Page MenuHomePhabricator

[tools-sgeweblight-10-25] puppet throws segmentation fault
Closed, ResolvedPublic

Description

There was an alert of puppet failing on the host, and after sshing and running it manually I got:

root@tools-sgeweblight-10-25:~# run-puppet-agent
Ignoring stale puppet agent lock for pid 6146
Info: Using configured environment 'production'
Info: Retrieving pluginfacts
Info: Retrieving plugin
/usr/lib/ruby/2.5.0/psych/visitors/emitter.rb:42: [BUG] Segmentation fault at 0x0000000000000000
ruby 2.5.5p157 (2019-03-15 revision 67260) [x86_64-linux-gnu]

Event Timeline

dcaro triaged this task as High priority.Dec 5 2023, 10:59 AM
dcaro created this task.
dcaro updated the task description. (Show Details)

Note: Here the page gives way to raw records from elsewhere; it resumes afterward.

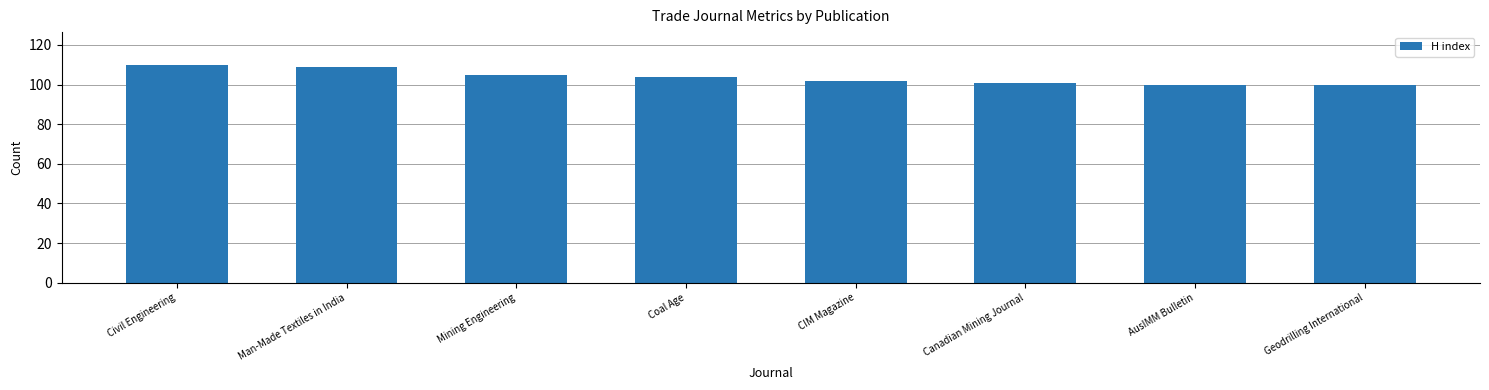

Reading left to right, what are all the values shown in this chart?

Civil Engineering=110	Man-Made Textiles in India=109	Mining Engineering=105	Coal Age=104	CIM Magazine=102	Canadian Mining Journal=101	AusIMM Bulletin=100	Geodrilling International=100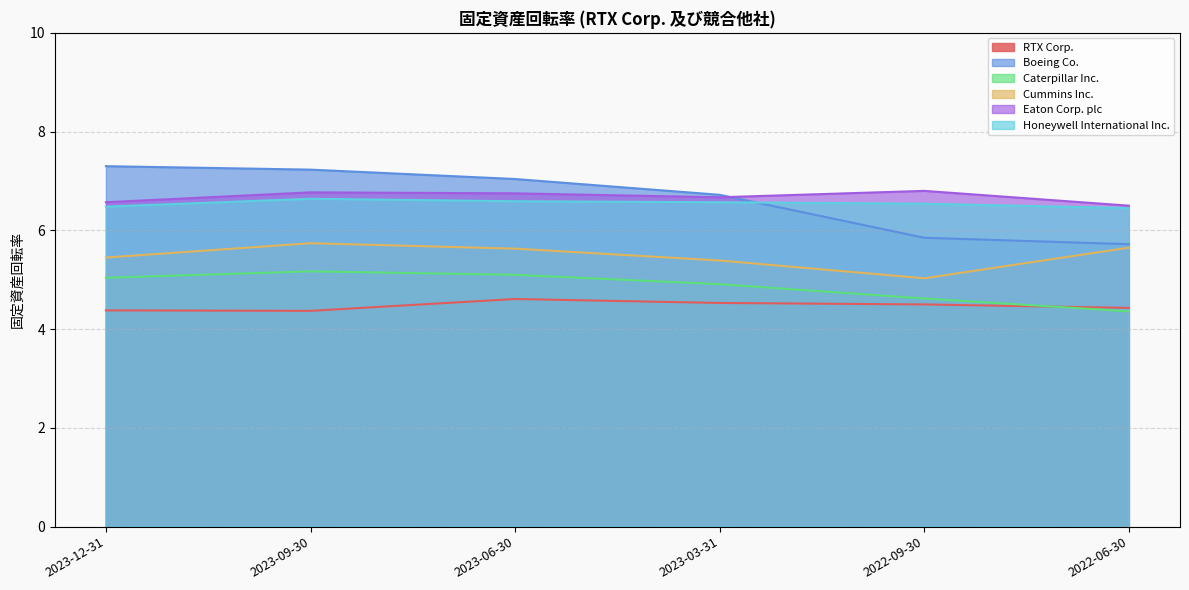

Reading left to right, transcribe all the data shown in this chart.

RTX Corp.: 2023-12-31=4.4	2023-09-30=4.4	2023-06-30=4.6	2023-03-31=4.5	2022-09-30=4.5	2022-06-30=4.4
Boeing Co.: 2023-12-31=7.3	2023-09-30=7.2	2023-06-30=7.0	2023-03-31=6.7	2022-09-30=5.8	2022-06-30=5.7
Caterpillar Inc.: 2023-12-31=5.0	2023-09-30=5.2	2023-06-30=5.1	2023-03-31=4.9	2022-09-30=4.6	2022-06-30=4.4
Cummins Inc.: 2023-12-31=5.5	2023-09-30=5.7	2023-06-30=5.6	2023-03-31=5.4	2022-09-30=5.0	2022-06-30=5.7
Eaton Corp. plc: 2023-12-31=6.6	2023-09-30=6.8	2023-06-30=6.8	2023-03-31=6.7	2022-09-30=6.8	2022-06-30=6.5
Honeywell International Inc.: 2023-12-31=6.5	2023-09-30=6.6	2023-06-30=6.6	2023-03-31=6.6	2022-09-30=6.5	2022-06-30=6.5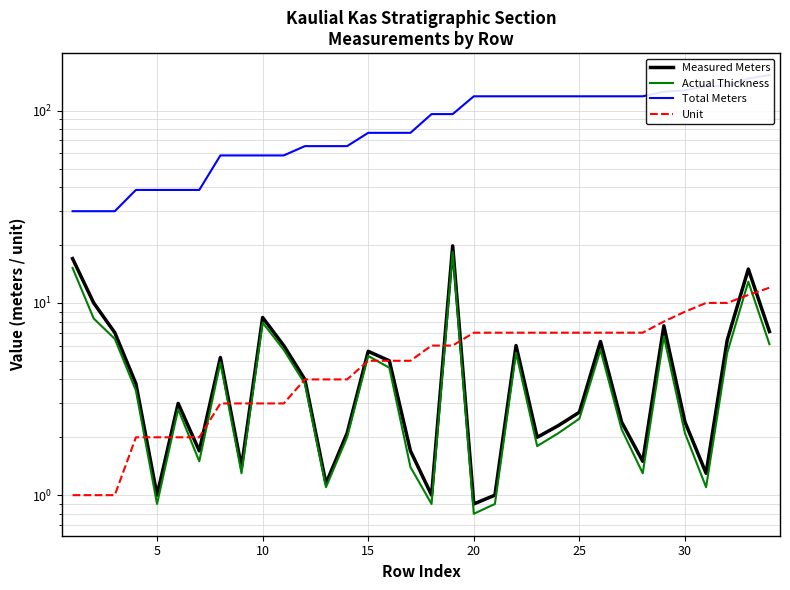

True or false: Actual Thickness has more than 1 interior local peaks.

True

A second run fails with failed to allocate memory (common issue):

root@tools-sgeweblight-10-25:~# puppet agent --test
Info: Using configured environment 'production'
Info: Retrieving pluginfacts
Info: Retrieving plugin
Info: Retrieving locales
Info: Loading facts
Error: Facter: error while resolving custom facts in /var/lib/puppet/lib/facter/spark_version.rb: Cannot allocate memory - /usr/bin/dpkg-query -W -f='${Version}' spark2 2>/dev/null | /usr/bin/awk -F '-' '{print $1}'
Error: Facter: error while resolving custom facts in /var/lib/puppet/lib/facter/nfscommon_version.rb: Cannot allocate memory - /usr/bin/dpkg-query -W -f='${Version}' nfs-common 2>/dev/null | /usr/bin/awk -F '-' '{print $1}'
Error: Facter: error while resolving custom fact "ipaddress": no implicit conversion of nil into String
Error: Facter: error while resolving custom fact "ipaddress6": undefined method `gsub' for nil:NilClass
Error: Facter: error while resolving custom fact "networking": 765: unexpected token at ''
Error: Facter: error while resolving custom fact "lldp": undefined method `[]' for nil:NilClass
Error: Facter: error while resolving custom fact "net_driver": undefined method `[]' for nil:NilClass
Error: Could not retrieve catalog from remote server: Error 500 on SERVER: Server Error: Evaluation Error: Error while evaluating a Function Call, Site (undefined) not found in cluster misc (file: /etc/puppet/modules/profile/manifests/base.pp, line: 34, column: 9) on node tools-sgeweblight-10-25.tools.eqiad1.wikimedia.cloud
Warning: Not using cache on failed catalog
Error: Could not retrieve catalog; skipping run
[FATAL] failed to allocate memory

Mentioned in SAL (#wikimedia-cloud) [2023-12-05T11:01:48Z] <dcaro> rebooting tools-sgeweblight-10-25 due to memory allocation issue (T352753)

This is gone after rebooting, so I'll close as "memory exhaustion made puppet/ruby throw segmentation fault somehow".